The company also said it would assess solutions for production and logistics space no longer used at the facility. 

As a result, all manufacturing activities at the Thun facility are expected to be discontinued by the end of 2018 and will lead to the loss of around 180 jobs over the next 15 months. 

However, the non-manufacturing operations at the Thun facility would be dedicated mainly to global sales and marketing, services, research and development as well as headquarter activities.

The company also plans a reorganisation of its subsidiary based in Eindhoven, Netherlands, which operates ink jet printing solutions and thin-film encapsulation technology that will affect around 75 employees during 2018. 

Hans Brändle, CEO at Meyer Burger said: “The decisions to close down production in Thun in 2018 and to reorganise certain parts of our product portfolio were difficult to take. Especially since it also affects many long-term employees of Meyer Burger. But this transformation and reorganisation has become unavoidable and necessary to improve the Group’s operating efficiency and to secure the future of Meyer Burger. We will ensure that the personnel measures are carried out in a fair, respectful and socially responsible way,” added Brändle.

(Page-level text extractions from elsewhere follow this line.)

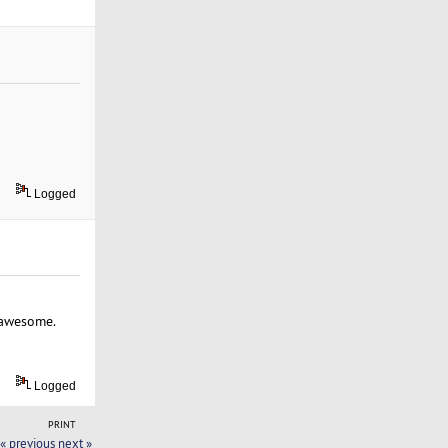
Logged
p awesome.
Logged
PRINT
« previous
next »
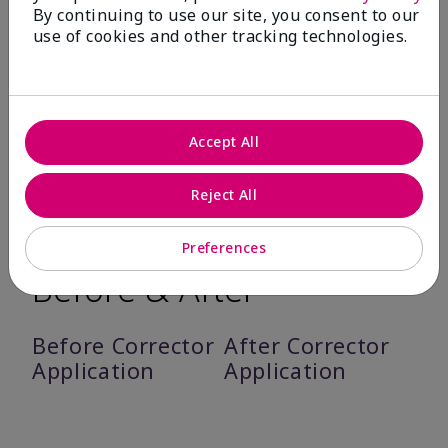
By continuing to use our site, you consent to our
Feels comfortable on skin – 93%.
use of cookies and other tracking technologies.
Suitable for their skin type – 91%.
Feels weightless – 90%.
Does not flake 90%.
Accept All
*Based on an independent third-party consumer study in which 137 women
used Mary Kay® Undereye Corrector as directed for seven days
Reject All
Preferences
Before & After
Before Corrector
After Corrector
Application
Application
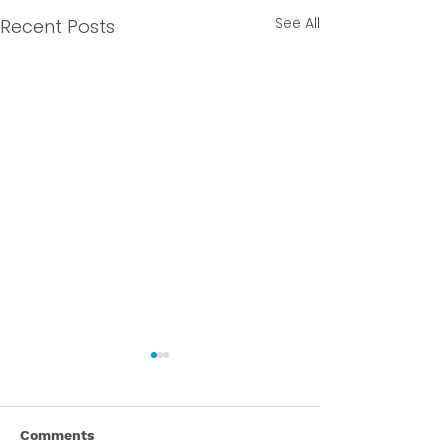
See All
Recent Posts
Comments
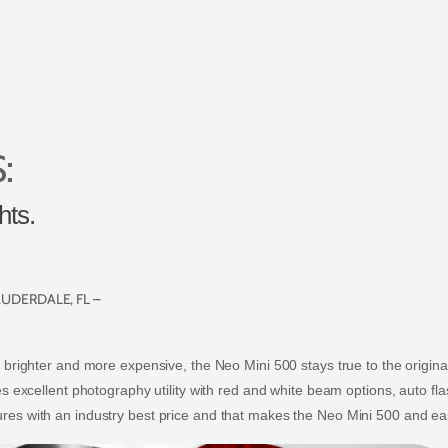
:
hts.
AUDERDALE, FL –
 brighter and more expensive, the Neo Mini 500 stays true to the origina
s excellent photography utility with red and white beam options, auto flas
es with an industry best price and that makes the Neo Mini 500 and eas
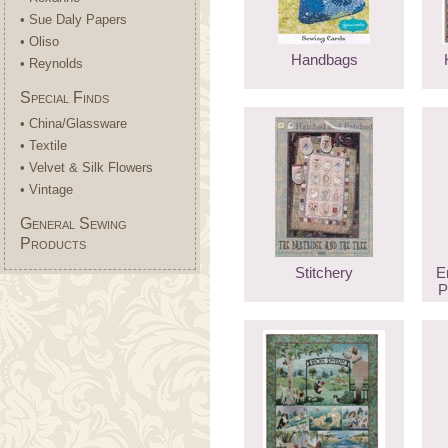
• Sue Daly Papers
• Oliso
Handbags
• Reynolds
Special Finds
• China/Glassware
• Textile
• Velvet & Silk Flowers
• Vintage
General Sewing
Products
Stitchery
E
P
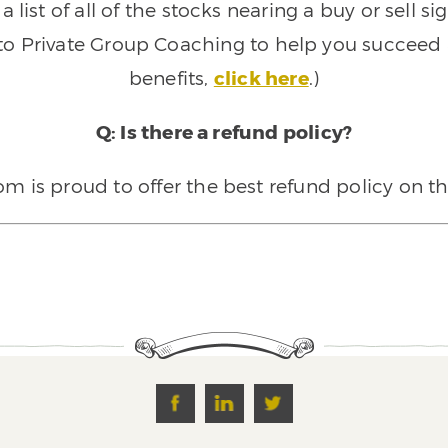
 list of all of the stocks nearing a buy or sell 
 to Private Group Coaching to help you succeed a
benefits,
click here
.)
Q: Is there a refund policy?
 is proud to offer the best refund policy on t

The closure of the Thun facility is expected to lead to a one-off non-cash related extraordinary charge of about CHF 40 million (US$40.02 million), as the company makes a write-off of worldwide inventory and impairment on the building and impairment of intangible assets. Meyer Burger said that the costs would be recorded in its 2017 financial year.

However, the restructuring would also cost Meyer Burger CHF 10 million for product transfer and personnel costs. Around 50% of the costs were expected to be recorded in the 2017, while the remaining costs would be record throughout 2018 financial statements.

Meyer Burger expects the latest restructuring round to improve EBITDA by around CHF 10 million (US$10 million) per annum from 2019 onwards. 

The company reiterated 2017 sales guidance to be in the range of CHF 440-460 million but lowered EBITDA guidance to CHF 5-15 million.